Mass of the bullet (m) = 0.02 kg  

Initial speed of the bullet (u) = 10 m/s  

And:

Final speed of the bullet (v) = 0 m/s  

Penetration (s) = 10 cm = 0.10 m  

Using Newton’s law of motion,

We get:

$\boxed{\sf{v^{2}-u^{2}= 2as}}$

$\implies$ $\sf{-10\times10=2a\times0.1}$

$\implies$ $\sf{a= 100/0.2 }$

$\implies$ $\sf{a = 500\:m/s^{2}}$

Note:

Thickness of the wooden block (S) = 0.06 m

$\boxed{\sf{v^{2} = u^{2} - 2aS }}$

$\implies$ $\sf{v^{2} = 100 - 2\times500\times0.06 }$

$\implies$ $\sf{v^{2} = 40 }$

$\implies$ $\sf{v = 6.325\:m/s }$

Kinetic energy of the bullet,

$\boxed{\sf{Kinetic\:every = \frac{1}{2} mv^{2}}}$

$\implies$ $\sf{\frac{1}{2} \times0.02\times40}$

$\implies$ $\sf{0.4\:J}$

So:

The bullet comes out with 0.4 J of kinetic energy.

Answer 2

Answer:-

$v = 6.32 \\ K_e = 0.4 J$

Given :-

mass of bullet = 0.02 kg

u = 10 m/s

v = 0 m/s

s = 0.1 m

To find :-

The speed and kinetic energy of bullet.

Solution:-

Since, bullet can penetrate 10 cm before v = 0.

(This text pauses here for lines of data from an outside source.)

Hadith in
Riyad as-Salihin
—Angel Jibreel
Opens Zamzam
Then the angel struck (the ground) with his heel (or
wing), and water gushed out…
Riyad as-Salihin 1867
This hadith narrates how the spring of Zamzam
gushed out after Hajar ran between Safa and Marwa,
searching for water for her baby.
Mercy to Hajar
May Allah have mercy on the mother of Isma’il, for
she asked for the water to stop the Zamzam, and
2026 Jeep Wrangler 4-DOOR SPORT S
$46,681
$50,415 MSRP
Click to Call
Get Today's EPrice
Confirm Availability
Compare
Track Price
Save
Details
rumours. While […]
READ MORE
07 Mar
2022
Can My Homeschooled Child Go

By using 3rd equation of motion:-

The Retardation of the bullet will be :-

→$2as = v^2 - u^2$

→$2 \times a \times 0.1 = (0)^2 - (10)^2$

→$0.2 a = - 100$

→$a = \dfrac{-100}{0.2}$

→$a = - 500 m/s^2$

hence,

Retardation of bullet will be -500 m/s².

• When target is 0.06 m thick.

The velocity of bullet is given by :-

→$2as = v^2 -u^2$

→$2\times -500 \times 0.06 = (v)^2 - (10) ^2$

→$-1000 \times 0.06 = -100$

→$-60 = v^2 -100$

→$v^2 = 40$

→$v = \sqrt{40}$

→$v= 6.32m/s$

The kinetic energy of the bullet will be :-

→$K_e = \dfrac{1}{2}mv^2$

→$K_e = \dfrac{0.02 \times (6.32)^2 }{2}$

→$K_e = \dfrac{0.02 \times 39.94}{2}$

→$K_e = \dfrac{0.80}{2}$

→$K_e = 0.4J$

hence,

The kinetic energy of bullet will be 0.4 J.